Once my mother went to live with my father in his parents’ house she saw a totally different side to him. His fury at having to marry her manifested itself in a regime of punishment – moody silences, cruelty and snide remarks. Once I was born, life became even worse for my mother. My father’s abuse of my mother was always unpredictable and would usually occur in the winter months, with sudden unprovoked bouts of rage. My father acted as though I did not exist. He ignored my presence totally. We all shared a bedroom. My mother said those first four years were hell.
My paternal grandmother Maud was, I think, torn in her loyalties and turned a blind eye to her son’s awful behaviour towards my mother, while she was pregnant with me and after I was born. My mother was frightened of my father and vividly recalls her unwilling compliance to have sex when he was in a rage.

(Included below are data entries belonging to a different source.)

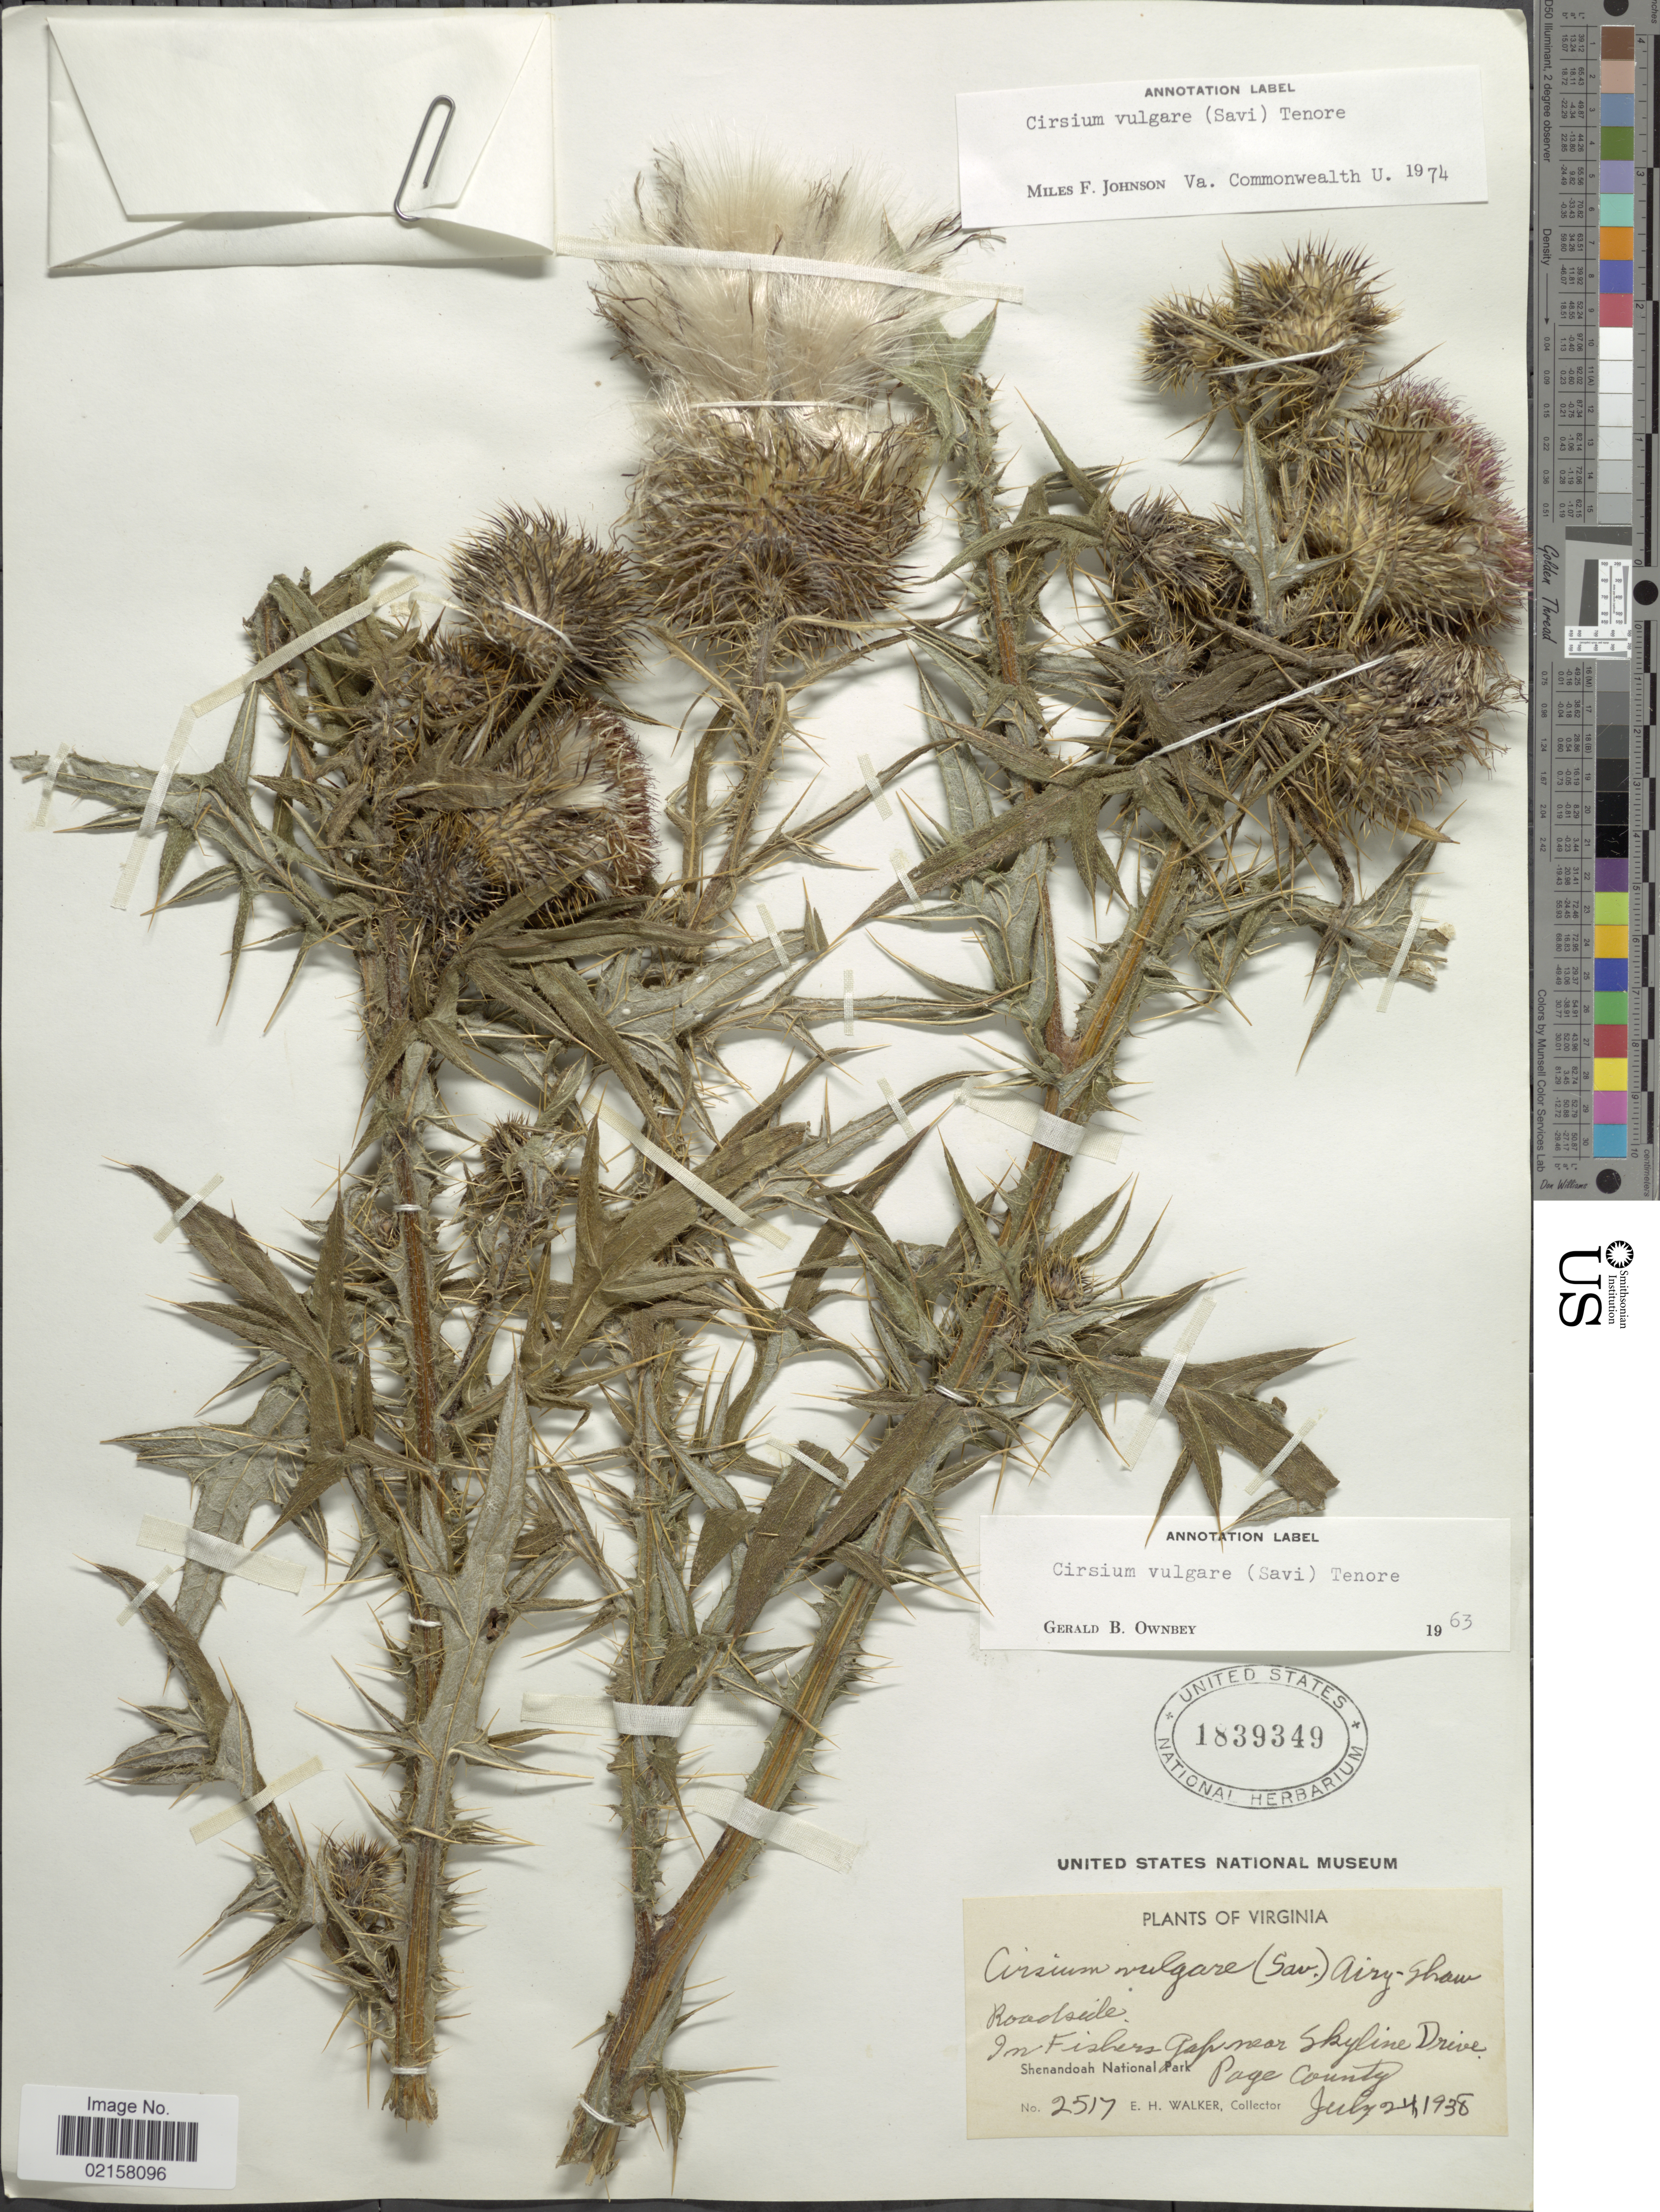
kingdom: Plantae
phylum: Tracheophyta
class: Magnoliopsida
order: Asterales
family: Asteraceae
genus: Cirsium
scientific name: Cirsium vulgare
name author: (Savi) Ten.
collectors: E. H. Walker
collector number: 2517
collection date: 1938-07-24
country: United States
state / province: Virginia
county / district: Page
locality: Roadside, in Fishers Gap near Skyline Drive, Shenandoah National Park, Page County.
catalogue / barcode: US 1839349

My parents decided that if I was born with dark hair they would name me Juliet and if I was born with fair hair, Judith. I was born with golden red hair actually. My second name is Frances. When I was very young my father would tease me that I was baptised “Cess.” My surname was Pool and I felt hurt by this comment.
My mother was dreadfully unhappy cooped up in one room and living in her in-laws’ house. She would often stand looking out of the window, crying and wishing she could be somewhere different.
From what she has said in later years, she certainly never regretted giving birth to me. It was the marriage to my father that she bitterly regretted as it brought her so much pain and unhappiness.
She tried her best to leave my father when I was four months old, taking me in my pram, her belongings hidden inside, but did not get very far before she was consumed with guilt about deserting him and made her way back home.
She had planned to travel to Dorset to live with her mother and father. To the rest of the world my father was charming and nice but to my mother he was not.